The weblog companion of Trippet.net, dedicated to pondering, "If Patrick Henry could see us now..."

Thursday, February 24, 2005

The War on ... um ... Candy?


The Austin Statesman ran an educational story last weekend about Austin High School:
When Austin High School administrators removed candy from campus vending machines last year, the move was hailed as a step toward fighting obesity. What happened next shows how hard it can be for schools to control what students eat on campus.

The candy removal plan, according to students at Austin High, was thwarted by classmates who created an underground candy market, turning the hallways of the high school into Willy-Wonka-meets-Casablanca.

Soon after candy was removed from vending machines, enterprising students armed with gym bags full of M&M's, Skittles, Snickers and Twix became roving vendors, serving classmates in need of an in-school sugar fix. Regular-size candy bars like the ones sold in vending machines routinely sold in the halls for $1.50.

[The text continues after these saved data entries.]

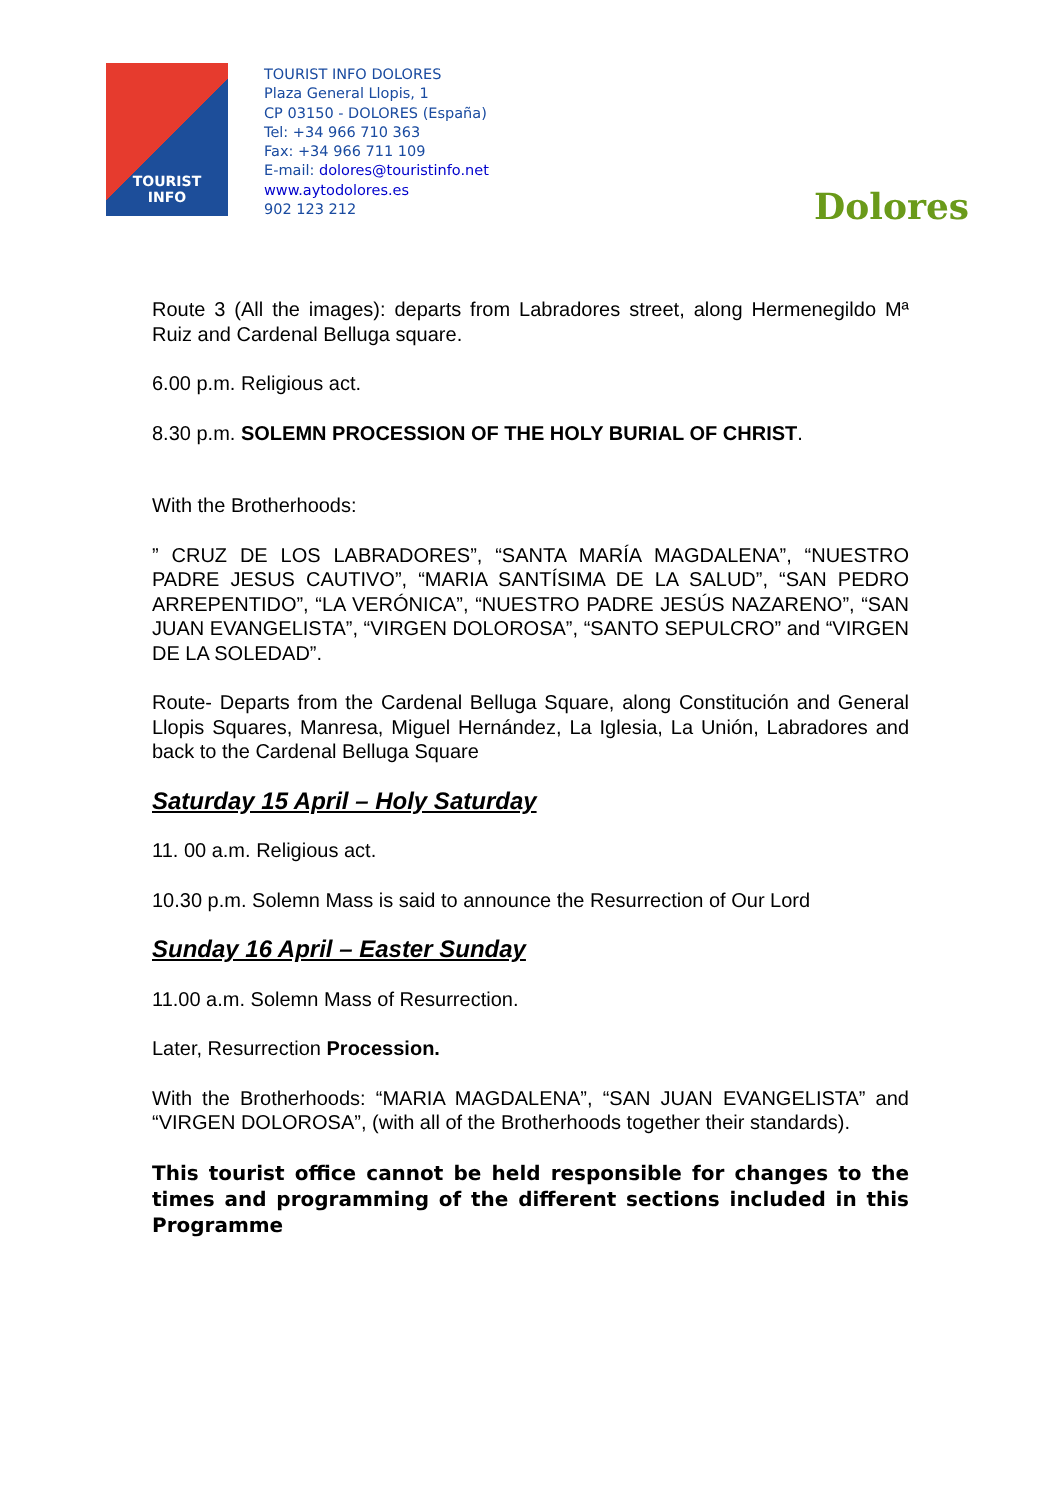TOURIST
INFO
TOURIST INFO DOLORES
Plaza General Llopis, 1
CP 03150 - DOLORES (España)
Tel: +34 966 710 363
Fax: +34 966 711 109
E-mail: dolores@touristinfo.net
www.aytodolores.es
902 123 212
Dolores
Route 3 (All the images): departs from Labradores street, along Hermenegildo Mª Ruiz and Cardenal Belluga square.
6.00 p.m. Religious act.
8.30 p.m. SOLEMN PROCESSION OF THE HOLY BURIAL OF CHRIST.
With the Brotherhoods:
” CRUZ DE LOS LABRADORES”, “SANTA MARÍA MAGDALENA”, “NUESTRO PADRE JESUS CAUTIVO”, “MARIA SANTÍSIMA DE LA SALUD”, “SAN PEDRO ARREPENTIDO”, “LA VERÓNICA”, “NUESTRO PADRE JESÚS NAZARENO”, “SAN JUAN EVANGELISTA”, “VIRGEN DOLOROSA”, “SANTO SEPULCRO” and “VIRGEN DE LA SOLEDAD”.
Route- Departs from the Cardenal Belluga Square, along Constitución and General Llopis Squares, Manresa, Miguel Hernández, La Iglesia, La Unión, Labradores and back to the Cardenal Belluga Square
Saturday 15 April – Holy Saturday
11. 00 a.m. Religious act.
10.30 p.m. Solemn Mass is said to announce the Resurrection of Our Lord
Sunday 16 April – Easter Sunday
11.00 a.m. Solemn Mass of Resurrection.
Later, Resurrection Procession.
With the Brotherhoods: “MARIA MAGDALENA”, “SAN JUAN EVANGELISTA” and “VIRGEN DOLOROSA”, (with all of the Brotherhoods together their standards).
This tourist office cannot be held responsible for changes to the times and programming of the different sections included in this Programme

"There was no sugar in the vending machines, so (student vendors) could make a lot of money," said Hayden Starkey, an Austin High junior who said he was not one of the candy sellers. "I heard kids were making $200 a week just selling candy."
This kind of thing can be very instructive - but only to the open-minded - on the efficacy of the War on Anything (Junk Food, Drugs, Guns, etc.). Illegal or not, if people want something, they'll get it somehow, and there ain't nothing anyone can do to stop it. Given the fact that drug users want drugs, criminals want guns, and fat kids want candy bars, the only effect that outright bans have is that law-abiding people are deprived of something that would otherwise - in a free society - be available to them. Outlaw chocolate and only outlaws will have chocolate.